WASHINGTON, Dec. 24 (UPI) -- Capital Comment -- Daily news notes, political rumors, and important events that shape politics and public policy in Washington and the world from United Press International.
A CNN/Time magazine poll of more than 1,000 adults finds New York Sen. Hillary Rodham Clinton has more support for a presidential run than any of the announced or putative Democrats running for the nomination. Though Clinton has, through aides, stated repeatedly that she does not intend to make the race, the former first lady is the choice of 30 percent of registered Democrats in the survey released Saturday. Running behind Clinton at 13 percent each are Sens. John F. Kerry, D-Mass., and Joseph Lieberman, D-Conn. The other candidates in the survey in which Clinton was included had support in the single digits.
Without Clinton, "unsure" leads the field at 24 percent followed by Kerry and Lieberman at 16 percent each. Previous polls listed Al Gore, the Democrat's nominee in 2000, at the top but he has announced that he will not run. The survey was conducted Tuesday and Wednesday and had a margin of error of plus or minus 3 percentage points.
The news that former U.S. Rep. Bill McCollum is acting like a candidate for U.S. Senate has a number of national Republicans and Florida conservatives very, very unhappy. McCollum was never much of a favorite among Republicans in Washington. Among his sins, he led the fight to keep the Legal Services Administration -- which is supposed to provide legal aid to the poor but, more often than not critics say, underwrites lawsuits seeking to achieve liberal political aims -- from being closed in the Reagan and Bush 41 administrations. McCollum won the GOP nomination for the seat left vacant by the retirement of Republican Connie Mack in 2000 only to be crushed in the general election by former Democratic congressman Bill Nelson.
Nelson, who had also been state treasurer and state insurance commissioner as well as a space shuttle astronaut in 1986, led the race from the beginning and won with a healthy 51 percent to 46 percent margin in spite of being outspent by almost $2 million.
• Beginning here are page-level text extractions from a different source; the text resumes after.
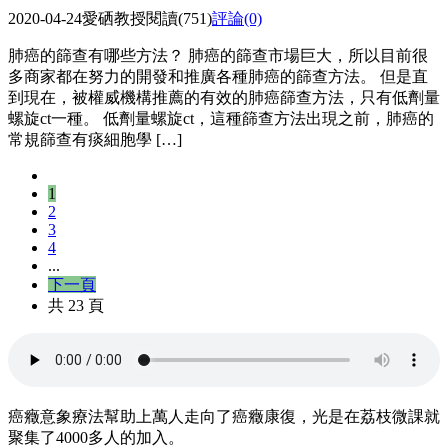
2020-04-24
愛硒教授
閱讀(751)
評論(0)
肺癌的篩查有哪些方法？ 肺癌的篩查市場巨大，所以目前很
多商家都在努力的開發和推廣各種肺癌的篩查方法。 但是直
到現在，被權威機構推薦的有效的肺癌篩查方法，只有低劑量
螺旋ct一種。 低劑量螺旋ct，這種篩查方法出現之前，肺癌的
常規篩查有痰細胞學 […]
1
2
3
4
...
下一頁
共 23 頁
癌癥意象療法幫助上萬人走向了癌癥康復，光是在荔枝微課就
聚集了4000多人的加入。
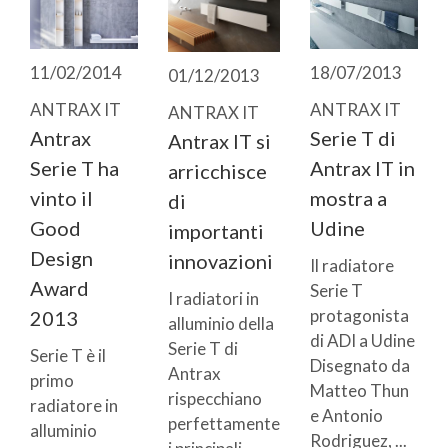
11/02/2014
18/07/2013
01/12/2013
ANTRAX IT
ANTRAX IT
ANTRAX IT
Antrax
Serie T di
Antrax IT si
Serie T ha
Antrax IT in
arricchisce
vinto il
mostra a
di
Good
Udine
importanti
Design
innovazioni
Il radiatore
Award
Serie T
I radiatori in
protagonista
2013
alluminio della
di ADI a Udine
Serie T di
Serie T è il
Disegnato da
Antrax
primo
Matteo Thun
rispecchiano
radiatore in
e Antonio
perfettamente
alluminio
Rodriguez, ...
Very few Florida Republicans are excited by the idea of McCollum trying again and would prefer to see federal Housing Secretary Mel Martinez, GOP Lt. Gov. Frank Brogan or newly-elected state Attorney General Charlie Crist as the party's nominee. If McCollum continues to maneuver, sources in Florida say, it will not be long before an ABM -- Anybody But McCollum -- movement springs up.
Moving on up...
GOP Rep. Paul Ryan, the 32-year-old political "wunderkind" who just a few years ago was a congressional staffer on Capitol Hill, is being talked about seriously for the party's nomination to run against Wisconsin Democrat Sen. Russ Feingold in Nov. 2004.
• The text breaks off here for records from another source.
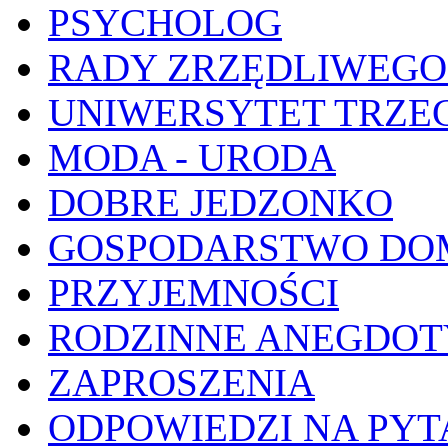
PSYCHOLOG
RADY ZRZĘDLIWEGO
UNIWERSYTET TRZE
MODA - URODA
DOBRE JEDZONKO
GOSPODARSTWO D
PRZYJEMNOŚCI
RODZINNE ANEGDOT
ZAPROSZENIA
ODPOWIEDZI NA PYT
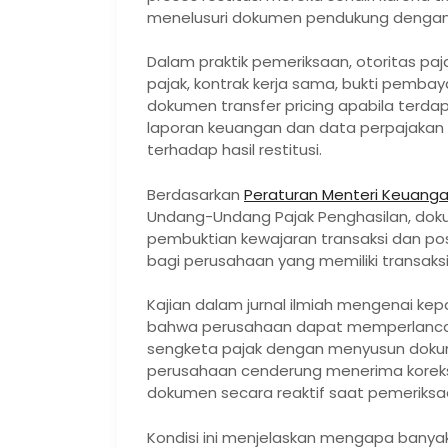
menelusuri dokumen pendukung dengan 
Dalam praktik pemeriksaan, otoritas 
pajak, kontrak kerja sama, bukti pembayar
dokumen transfer pricing apabila terdapa
laporan keuangan dan data perpajakan
terhadap hasil restitusi.
Berdasarkan
Peraturan Menteri Keuanga
Undang-Undang Pajak Penghasilan, dok
pembuktian kewajaran transaksi dan posis
bagi perusahaan yang memiliki transaks
Kajian dalam jurnal ilmiah mengenai ke
bahwa perusahaan dapat memperlancar
sengketa pajak dengan menyusun dokume
perusahaan cenderung menerima koreksi 
dokumen secara reaktif saat pemeriksaa
Kondisi ini menjelaskan mengapa banya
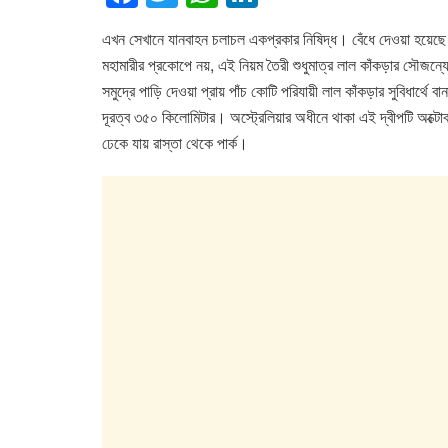
a
wi
h
n
এখন সেখানে যানবাহন চলাচল একপ্রকার নিষিদ্ধ। বেঁধে দেওয়া হয়েছে 
c
tt
at
k
মহামারীর প্রকোপে নয়, এই নিয়ম তৈরী শুধুমাত্র লাল কাঁকড়ার সৌজন্
e
er
s
e
সমুদ্রে পাড়ি দেওয়া প্রায় পাঁচ কোটি পরিযায়ী লাল কাঁকড়ার সুবিধার্থ
b
A
dI
দূরত্ব ৩৫০ কিলোমিটার। অস্ট্রেলিয়ার অধীনে থাকা এই দ্বীপটি অক্টোবর
o
p
n
ঢেকে যায় রাস্তা থেকে পার্ক।
o
p
k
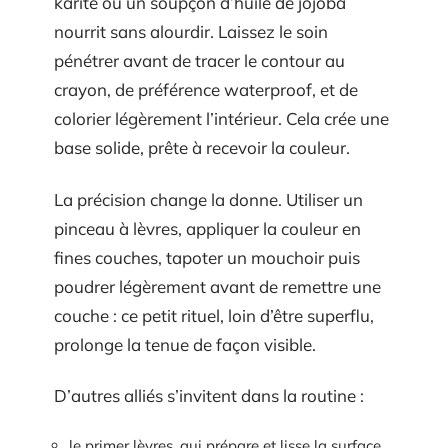
karité ou un soupçon d’huile de jojoba
nourrit sans alourdir. Laissez le soin
pénétrer avant de tracer le contour au
crayon, de préférence waterproof, et de
colorier légèrement l’intérieur. Cela crée une
base solide, prête à recevoir la couleur.
La précision change la donne. Utiliser un
pinceau à lèvres, appliquer la couleur en
fines couches, tapoter un mouchoir puis
poudrer légèrement avant de remettre une
couche : ce petit rituel, loin d’être superflu,
prolonge la tenue de façon visible.
D’autres alliés s’invitent dans la routine :
le primer lèvres, qui prépare et lisse la surface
Ryan is a favorite of the pro-growth wing of the GOP that is known for putting many thousands of dollars into races behind favored candidates. Feingold, one of the two chief senate sponsors of the now-passed campaign finance reform legislation, eked out a 40,000-vote victory in 1998 and is thought by some to be equally vulnerable in the coming election.
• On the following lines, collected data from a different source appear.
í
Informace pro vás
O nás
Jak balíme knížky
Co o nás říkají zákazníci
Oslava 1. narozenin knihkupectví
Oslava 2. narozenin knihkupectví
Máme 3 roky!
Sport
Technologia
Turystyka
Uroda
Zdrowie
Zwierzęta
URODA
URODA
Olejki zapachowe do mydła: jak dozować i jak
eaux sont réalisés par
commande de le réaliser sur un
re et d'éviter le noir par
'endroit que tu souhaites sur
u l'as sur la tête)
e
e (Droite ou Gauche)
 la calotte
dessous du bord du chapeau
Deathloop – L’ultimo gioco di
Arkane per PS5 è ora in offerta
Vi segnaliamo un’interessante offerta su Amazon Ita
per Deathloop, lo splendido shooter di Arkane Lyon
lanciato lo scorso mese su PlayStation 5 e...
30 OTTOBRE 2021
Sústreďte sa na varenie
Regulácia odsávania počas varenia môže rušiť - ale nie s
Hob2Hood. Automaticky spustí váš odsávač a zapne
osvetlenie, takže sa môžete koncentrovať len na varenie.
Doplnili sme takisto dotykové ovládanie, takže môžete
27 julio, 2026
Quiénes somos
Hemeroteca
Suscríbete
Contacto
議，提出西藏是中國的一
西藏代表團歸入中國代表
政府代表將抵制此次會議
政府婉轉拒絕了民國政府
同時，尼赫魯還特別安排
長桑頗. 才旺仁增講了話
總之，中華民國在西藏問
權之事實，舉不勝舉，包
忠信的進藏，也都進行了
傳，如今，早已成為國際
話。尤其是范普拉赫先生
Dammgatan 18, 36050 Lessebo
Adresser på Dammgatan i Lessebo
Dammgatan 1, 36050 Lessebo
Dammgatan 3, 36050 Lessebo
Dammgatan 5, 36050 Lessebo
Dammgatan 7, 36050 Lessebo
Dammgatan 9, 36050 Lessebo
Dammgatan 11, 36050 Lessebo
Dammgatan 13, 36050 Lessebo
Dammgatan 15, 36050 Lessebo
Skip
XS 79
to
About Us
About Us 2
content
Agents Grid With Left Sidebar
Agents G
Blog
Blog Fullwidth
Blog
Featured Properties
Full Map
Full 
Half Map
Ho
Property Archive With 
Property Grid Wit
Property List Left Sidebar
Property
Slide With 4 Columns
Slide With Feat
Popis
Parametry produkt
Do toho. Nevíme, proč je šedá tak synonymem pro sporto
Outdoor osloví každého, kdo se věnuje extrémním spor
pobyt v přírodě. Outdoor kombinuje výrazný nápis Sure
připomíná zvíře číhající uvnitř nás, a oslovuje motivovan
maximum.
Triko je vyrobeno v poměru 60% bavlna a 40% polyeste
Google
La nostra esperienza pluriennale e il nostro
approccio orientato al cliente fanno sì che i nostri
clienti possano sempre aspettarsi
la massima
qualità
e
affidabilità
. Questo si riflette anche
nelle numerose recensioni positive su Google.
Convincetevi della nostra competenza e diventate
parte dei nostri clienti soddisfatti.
From the "It seemed a good idea at the time" department...
Sen. Robert Byrd, D-W. Va., makes his screen debut as a confederate army general in the upcoming "Gods and Generals," a film about the American Civil War. In a cameo appearance Byrd plays Gen. Paul J. Semmes, CSA, a Georgia plantation owner and banker who was mortally wounded at battle of Gettysburg in July 1863 and died several days later in Martinsburg, W. Va.
Byrd appears in full uniform, something that is bound to get the attention of some who were outraged by recent comments from Sen. Trent Lott, R-Miss., praising the 1948 presidential run of South Carolina Sen. Strom Thurmond, who had a pro-segregation platform.
The only current U.S. senator to have been a member of the Ku Klux Klan, Byrd stirred up a controversy of his own when he twice used the "N" word in a 2001 television interview on the Fox News Channel.
Arizona GOP Sen. John McCain prevailed in his fight with the White House to have Ellen Weintraub, a former Capitol Hill attorney, named to a Democratic seat on the Federal Election Commission as a recess appointment.
McCain must now be overjoyed that her colleagues have elected her chairman of the commission for the coming year. In her new role, Weintraub, the wife of Wisconsin Democratic Sen. Russ Feingold's legislative director, will have a lot to say about how the regulations governing the McCain-Feingold campaign legislation will be written an implemented.
UPI's Capital Comment will not be published on Dec. 25, 2002. Merry Christmas to all!